Turn each of the items below into a JSON list of strings, one string per line, leaving out blank lines.

Start of Information provided

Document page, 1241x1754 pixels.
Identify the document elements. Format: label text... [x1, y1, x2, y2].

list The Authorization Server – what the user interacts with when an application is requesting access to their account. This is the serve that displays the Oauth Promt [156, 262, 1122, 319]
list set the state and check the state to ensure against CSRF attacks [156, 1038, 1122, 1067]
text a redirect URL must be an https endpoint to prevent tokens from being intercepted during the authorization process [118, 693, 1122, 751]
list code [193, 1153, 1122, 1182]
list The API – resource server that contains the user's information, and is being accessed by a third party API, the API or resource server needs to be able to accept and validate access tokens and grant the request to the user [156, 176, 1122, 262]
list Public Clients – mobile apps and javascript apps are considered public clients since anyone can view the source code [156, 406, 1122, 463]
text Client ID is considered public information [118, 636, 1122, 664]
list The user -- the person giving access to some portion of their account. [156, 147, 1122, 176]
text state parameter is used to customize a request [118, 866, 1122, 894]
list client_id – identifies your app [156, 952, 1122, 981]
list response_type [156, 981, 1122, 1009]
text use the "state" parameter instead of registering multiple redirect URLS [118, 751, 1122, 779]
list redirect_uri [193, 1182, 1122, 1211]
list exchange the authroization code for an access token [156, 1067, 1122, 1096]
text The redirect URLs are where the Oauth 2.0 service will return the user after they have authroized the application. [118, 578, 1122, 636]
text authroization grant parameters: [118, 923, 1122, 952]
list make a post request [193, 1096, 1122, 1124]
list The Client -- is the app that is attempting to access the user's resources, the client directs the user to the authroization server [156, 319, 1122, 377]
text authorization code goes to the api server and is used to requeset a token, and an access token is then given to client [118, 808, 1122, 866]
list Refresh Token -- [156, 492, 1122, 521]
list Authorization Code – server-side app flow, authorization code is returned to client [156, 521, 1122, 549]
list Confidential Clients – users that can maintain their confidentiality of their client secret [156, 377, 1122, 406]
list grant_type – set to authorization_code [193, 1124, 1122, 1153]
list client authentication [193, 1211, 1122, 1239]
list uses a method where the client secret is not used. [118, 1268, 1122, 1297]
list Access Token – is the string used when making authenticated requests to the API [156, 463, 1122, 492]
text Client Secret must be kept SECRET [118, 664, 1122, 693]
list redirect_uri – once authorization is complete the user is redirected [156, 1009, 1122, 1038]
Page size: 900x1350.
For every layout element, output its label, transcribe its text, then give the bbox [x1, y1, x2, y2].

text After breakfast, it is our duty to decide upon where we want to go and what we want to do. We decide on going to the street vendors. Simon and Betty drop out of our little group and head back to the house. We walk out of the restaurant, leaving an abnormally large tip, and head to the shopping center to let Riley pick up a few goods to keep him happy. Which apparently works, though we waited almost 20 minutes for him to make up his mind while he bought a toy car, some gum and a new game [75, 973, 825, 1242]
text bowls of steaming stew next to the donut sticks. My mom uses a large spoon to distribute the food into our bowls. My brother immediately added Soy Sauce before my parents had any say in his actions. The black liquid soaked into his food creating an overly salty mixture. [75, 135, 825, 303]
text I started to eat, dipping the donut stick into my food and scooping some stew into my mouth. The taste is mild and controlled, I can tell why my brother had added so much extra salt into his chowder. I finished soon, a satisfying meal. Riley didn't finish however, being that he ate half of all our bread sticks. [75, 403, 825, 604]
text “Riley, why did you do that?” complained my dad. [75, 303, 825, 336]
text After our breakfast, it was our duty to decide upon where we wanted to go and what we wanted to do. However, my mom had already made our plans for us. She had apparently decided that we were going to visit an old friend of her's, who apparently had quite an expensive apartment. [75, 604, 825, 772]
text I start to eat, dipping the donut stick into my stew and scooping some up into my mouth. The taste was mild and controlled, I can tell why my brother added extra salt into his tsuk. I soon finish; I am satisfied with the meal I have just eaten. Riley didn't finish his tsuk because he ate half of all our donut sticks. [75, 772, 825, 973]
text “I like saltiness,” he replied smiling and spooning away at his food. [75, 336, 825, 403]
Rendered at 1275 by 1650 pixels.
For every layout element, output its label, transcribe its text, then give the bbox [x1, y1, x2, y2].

End of Information provided

Exercise answer –
[
  "Document page, 1241x1754 pixels.",
  "Identify the document elements. Format: label text... [x1, y1, x2, y2].",
  "list The Authorization Server – what the user interacts with when an application is requesting access to their account. This is the serve that displays the Oauth Promt [156, 262, 1122, 319]",
  "list set the state and check the state to ensure against CSRF attacks [156, 1038, 1122, 1067]",
  "text a redirect URL must be an https endpoint to prevent tokens from being intercepted during the authorization process [118, 693, 1122, 751]",
  "list code [193, 1153, 1122, 1182]",
  "list The API – resource server that contains the user's information, and is being accessed by a third party API, the API or resource server needs to be able to accept and validate access tokens and grant the request to the user [156, 176, 1122, 262]",
  "list Public Clients – mobile apps and javascript apps are considered public clients since anyone can view the source code [156, 406, 1122, 463]",
  "text Client ID is considered public information [118, 636, 1122, 664]",
  "list The user -- the person giving access to some portion of their account. [156, 147, 1122, 176]",
  "text state parameter is used to customize a request [118, 866, 1122, 894]",
  "list client_id – identifies your app [156, 952, 1122, 981]",
  "list response_type [156, 981, 1122, 1009]",
  "text use the \"state\" parameter instead of registering multiple redirect URLS [118, 751, 1122, 779]",
  "list redirect_uri [193, 1182, 1122, 1211]",
  "list exchange the authroization code for an access token [156, 1067, 1122, 1096]",
  "text The redirect URLs are where the Oauth 2.0 service will return the user after they have authroized the application. [118, 578, 1122, 636]",
  "text authroization grant parameters: [118, 923, 1122, 952]",
  "list make a post request [193, 1096, 1122, 1124]",
  "list The Client -- is the app that is attempting to access the user's resources, the client directs the user to the authroization server [156, 319, 1122, 377]",
  "text authorization code goes to the api server and is used to requeset a token, and an access token is then given to client [118, 808, 1122, 866]",
  "list Refresh Token -- [156, 492, 1122, 521]",
  "list Authorization Code – server-side app flow, authorization code is returned to client [156, 521, 1122, 549]",
  "list Confidential Clients – users that can maintain their confidentiality of their client secret [156, 377, 1122, 406]",
  "list grant_type – set to authorization_code [193, 1124, 1122, 1153]",
  "list client authentication [193, 1211, 1122, 1239]",
  "list uses a method where the client secret is not used. [118, 1268, 1122, 1297]",
  "list Access Token – is the string used when making authenticated requests to the API [156, 463, 1122, 492]",
  "text Client Secret must be kept SECRET [118, 664, 1122, 693]",
  "list redirect_uri – once authorization is complete the user is redirected [156, 1009, 1122, 1038]",
  "Page size: 900x1350.",
  "For every layout element, output its label, transcribe its text, then give the bbox [x1, y1, x2, y2].",
  "text After breakfast, it is our duty to decide upon where we want to go and what we want to do. We decide on going to the street vendors. Simon and Betty drop out of our little group and head back to the house. We walk out of the restaurant, leaving an abnormally large tip, and head to the shopping center to let Riley pick up a few goods to keep him happy. Which apparently works, though we waited almost 20 minutes for him to make up his mind while he bought a toy car, some gum and a new game [75, 973, 825, 1242]",
  "text bowls of steaming stew next to the donut sticks. My mom uses a large spoon to distribute the food into our bowls. My brother immediately added Soy Sauce before my parents had any say in his actions. The black liquid soaked into his food creating an overly salty mixture. [75, 135, 825, 303]",
  "text I started to eat, dipping the donut stick into my food and scooping some stew into my mouth. The taste is mild and controlled, I can tell why my brother had added so much extra salt into his chowder. I finished soon, a satisfying meal. Riley didn't finish however, being that he ate half of all our bread sticks. [75, 403, 825, 604]",
  "text “Riley, why did you do that?” complained my dad. [75, 303, 825, 336]",
  "text After our breakfast, it was our duty to decide upon where we wanted to go and what we wanted to do. However, my mom had already made our plans for us. She had apparently decided that we were going to visit an old friend of her's, who apparently had quite an expensive apartment. [75, 604, 825, 772]",
  "text I start to eat, dipping the donut stick into my stew and scooping some up into my mouth. The taste was mild and controlled, I can tell why my brother added extra salt into his tsuk. I soon finish; I am satisfied with the meal I have just eaten. Riley didn't finish his tsuk because he ate half of all our donut sticks. [75, 772, 825, 973]",
  "text “I like saltiness,” he replied smiling and spooning away at his food. [75, 336, 825, 403]",
  "Rendered at 1275 by 1650 pixels.",
  "For every layout element, output its label, transcribe its text, then give the bbox [x1, y1, x2, y2]."
]